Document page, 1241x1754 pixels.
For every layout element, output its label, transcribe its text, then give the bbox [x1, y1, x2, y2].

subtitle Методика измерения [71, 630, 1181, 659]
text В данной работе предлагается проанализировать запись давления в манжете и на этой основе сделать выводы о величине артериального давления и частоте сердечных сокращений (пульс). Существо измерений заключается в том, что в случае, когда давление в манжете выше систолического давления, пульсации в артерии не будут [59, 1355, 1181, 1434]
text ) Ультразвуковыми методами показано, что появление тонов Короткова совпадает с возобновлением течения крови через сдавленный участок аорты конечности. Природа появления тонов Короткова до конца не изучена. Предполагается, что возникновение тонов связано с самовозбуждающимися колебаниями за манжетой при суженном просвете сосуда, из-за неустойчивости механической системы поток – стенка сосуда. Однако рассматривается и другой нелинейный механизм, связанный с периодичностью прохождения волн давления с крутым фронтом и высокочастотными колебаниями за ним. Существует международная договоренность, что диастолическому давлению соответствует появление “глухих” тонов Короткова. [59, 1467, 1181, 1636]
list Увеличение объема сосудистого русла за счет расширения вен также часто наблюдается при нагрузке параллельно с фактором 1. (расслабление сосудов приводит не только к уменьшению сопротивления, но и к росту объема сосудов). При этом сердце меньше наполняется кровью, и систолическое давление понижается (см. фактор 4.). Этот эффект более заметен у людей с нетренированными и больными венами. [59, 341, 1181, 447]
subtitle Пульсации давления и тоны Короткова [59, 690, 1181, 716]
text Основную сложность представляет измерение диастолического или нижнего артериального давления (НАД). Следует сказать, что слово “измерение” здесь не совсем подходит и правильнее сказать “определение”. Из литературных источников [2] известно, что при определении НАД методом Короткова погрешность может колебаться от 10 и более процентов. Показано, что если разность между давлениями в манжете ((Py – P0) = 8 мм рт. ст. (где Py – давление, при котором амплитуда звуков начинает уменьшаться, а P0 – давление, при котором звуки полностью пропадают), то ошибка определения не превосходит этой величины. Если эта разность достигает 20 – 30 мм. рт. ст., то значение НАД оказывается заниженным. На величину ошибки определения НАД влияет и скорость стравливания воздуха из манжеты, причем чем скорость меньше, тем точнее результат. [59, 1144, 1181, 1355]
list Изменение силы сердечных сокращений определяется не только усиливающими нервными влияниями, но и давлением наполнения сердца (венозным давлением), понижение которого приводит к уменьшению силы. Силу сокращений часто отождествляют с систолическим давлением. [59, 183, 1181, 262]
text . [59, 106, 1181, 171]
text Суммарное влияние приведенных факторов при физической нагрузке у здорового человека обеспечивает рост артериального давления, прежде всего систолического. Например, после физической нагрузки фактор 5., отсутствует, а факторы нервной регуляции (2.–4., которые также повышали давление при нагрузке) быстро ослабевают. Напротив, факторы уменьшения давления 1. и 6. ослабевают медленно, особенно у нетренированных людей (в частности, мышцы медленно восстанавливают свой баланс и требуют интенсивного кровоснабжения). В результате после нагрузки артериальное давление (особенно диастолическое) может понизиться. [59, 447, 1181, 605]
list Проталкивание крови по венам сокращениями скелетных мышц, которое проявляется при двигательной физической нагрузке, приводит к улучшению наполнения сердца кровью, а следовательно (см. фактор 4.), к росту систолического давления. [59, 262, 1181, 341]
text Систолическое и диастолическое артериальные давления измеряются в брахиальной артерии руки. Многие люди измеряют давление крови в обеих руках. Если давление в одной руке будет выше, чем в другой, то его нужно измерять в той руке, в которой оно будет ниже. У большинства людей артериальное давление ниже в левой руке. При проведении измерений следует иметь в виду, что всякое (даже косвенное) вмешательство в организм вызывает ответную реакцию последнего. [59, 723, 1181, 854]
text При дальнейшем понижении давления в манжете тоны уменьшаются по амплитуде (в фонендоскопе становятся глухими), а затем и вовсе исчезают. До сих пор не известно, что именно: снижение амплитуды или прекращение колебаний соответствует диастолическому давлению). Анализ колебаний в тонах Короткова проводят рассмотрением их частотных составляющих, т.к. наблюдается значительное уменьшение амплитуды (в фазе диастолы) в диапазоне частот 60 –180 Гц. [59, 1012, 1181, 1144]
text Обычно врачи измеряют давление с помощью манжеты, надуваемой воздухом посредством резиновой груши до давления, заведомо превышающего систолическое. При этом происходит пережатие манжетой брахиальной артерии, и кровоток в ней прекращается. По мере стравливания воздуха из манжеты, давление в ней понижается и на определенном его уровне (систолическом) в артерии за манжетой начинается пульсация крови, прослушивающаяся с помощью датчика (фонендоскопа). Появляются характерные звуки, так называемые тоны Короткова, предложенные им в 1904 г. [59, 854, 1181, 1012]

++++++++++

Pull out every line of the data that contains the word "нагрузке".

list Увеличение объема сосудистого русла за счет расширения вен также часто наблюдается при нагрузке параллельно с фактором 1. (расслабление сосудов приводит не только к уменьшению сопротивления, но и к росту объема сосудов). При этом сердце меньше наполняется кровью, и систолическое давление понижается (см. фактор 4.). Этот эффект более заметен у людей с нетренированными и больными венами. [59, 341, 1181, 447]
text Суммарное влияние приведенных факторов при физической нагрузке у здорового человека обеспечивает рост артериального давления, прежде всего систолического. Например, после физической нагрузки фактор 5., отсутствует, а факторы нервной регуляции (2.–4., которые также повышали давление при нагрузке) быстро ослабевают. Напротив, факторы уменьшения давления 1. и 6. ослабевают медленно, особенно у нетренированных людей (в частности, мышцы медленно восстанавливают свой баланс и требуют интенсивного кровоснабжения). В результате после нагрузки артериальное давление (особенно диастолическое) может понизиться. [59, 447, 1181, 605]
list Проталкивание крови по венам сокращениями скелетных мышц, которое проявляется при двигательной физической нагрузке, приводит к улучшению наполнения сердца кровью, а следовательно (см. фактор 4.), к росту систолического давления. [59, 262, 1181, 341]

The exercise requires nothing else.